_Data:_
-=-=-=-=-

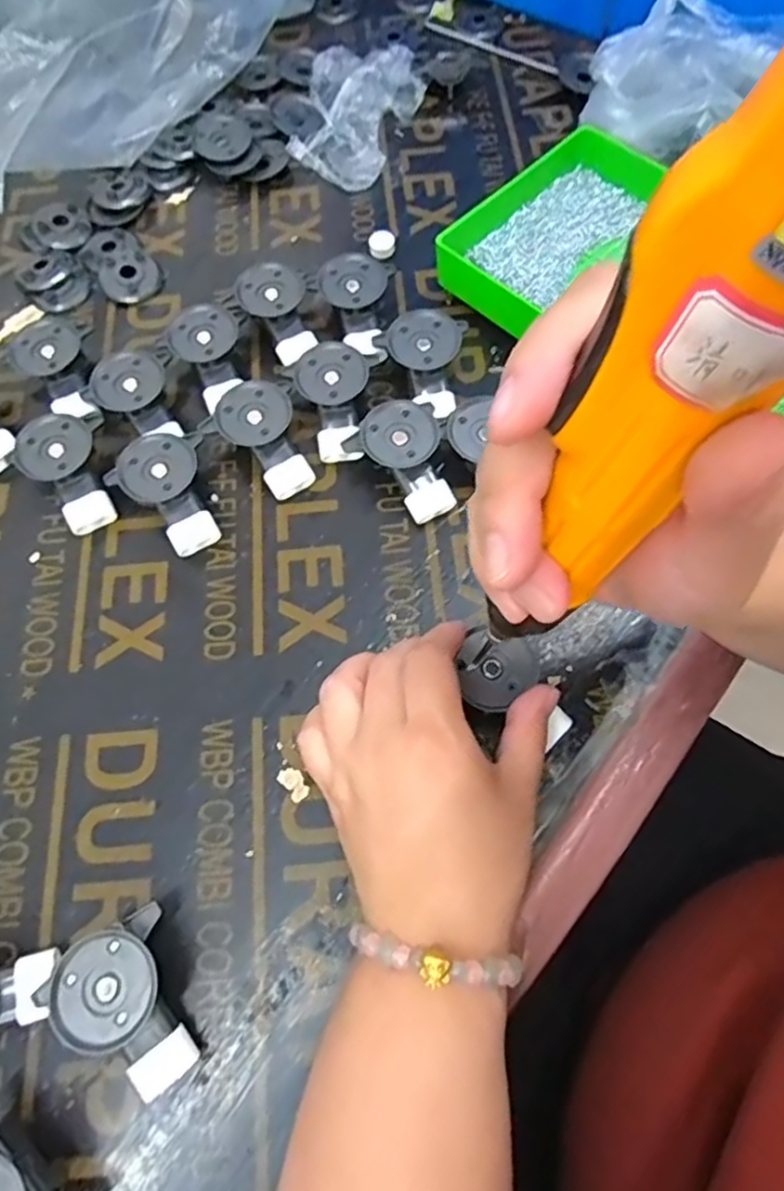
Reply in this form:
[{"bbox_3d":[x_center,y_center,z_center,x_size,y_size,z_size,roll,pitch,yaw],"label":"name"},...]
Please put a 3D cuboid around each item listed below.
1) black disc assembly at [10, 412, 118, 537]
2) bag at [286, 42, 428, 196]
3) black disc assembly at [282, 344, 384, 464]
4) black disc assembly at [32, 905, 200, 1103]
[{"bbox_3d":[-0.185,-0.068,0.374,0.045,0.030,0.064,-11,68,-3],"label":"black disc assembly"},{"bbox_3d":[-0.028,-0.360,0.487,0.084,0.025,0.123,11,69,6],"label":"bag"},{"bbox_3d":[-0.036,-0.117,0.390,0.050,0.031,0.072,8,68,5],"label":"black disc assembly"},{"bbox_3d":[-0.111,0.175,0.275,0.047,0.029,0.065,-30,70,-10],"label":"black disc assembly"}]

-=-=-=-=-

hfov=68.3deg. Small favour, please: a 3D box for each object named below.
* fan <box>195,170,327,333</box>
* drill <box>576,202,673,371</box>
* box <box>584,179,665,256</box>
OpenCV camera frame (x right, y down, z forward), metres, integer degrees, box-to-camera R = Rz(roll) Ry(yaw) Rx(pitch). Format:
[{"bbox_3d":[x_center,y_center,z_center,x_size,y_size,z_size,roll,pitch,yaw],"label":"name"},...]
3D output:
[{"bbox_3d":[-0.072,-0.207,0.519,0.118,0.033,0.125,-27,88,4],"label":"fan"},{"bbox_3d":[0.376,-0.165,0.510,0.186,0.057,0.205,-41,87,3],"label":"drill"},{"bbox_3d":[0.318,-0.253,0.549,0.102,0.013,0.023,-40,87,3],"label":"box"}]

-=-=-=-=-

_Exercise directions:_
Every line of the entries that includes "each" must be copied into the answer.

_Answer box:_
Please put a 3D cuboid around each item listed below.
hfov=68.3deg. Small favour, please: a 3D box for each object named below.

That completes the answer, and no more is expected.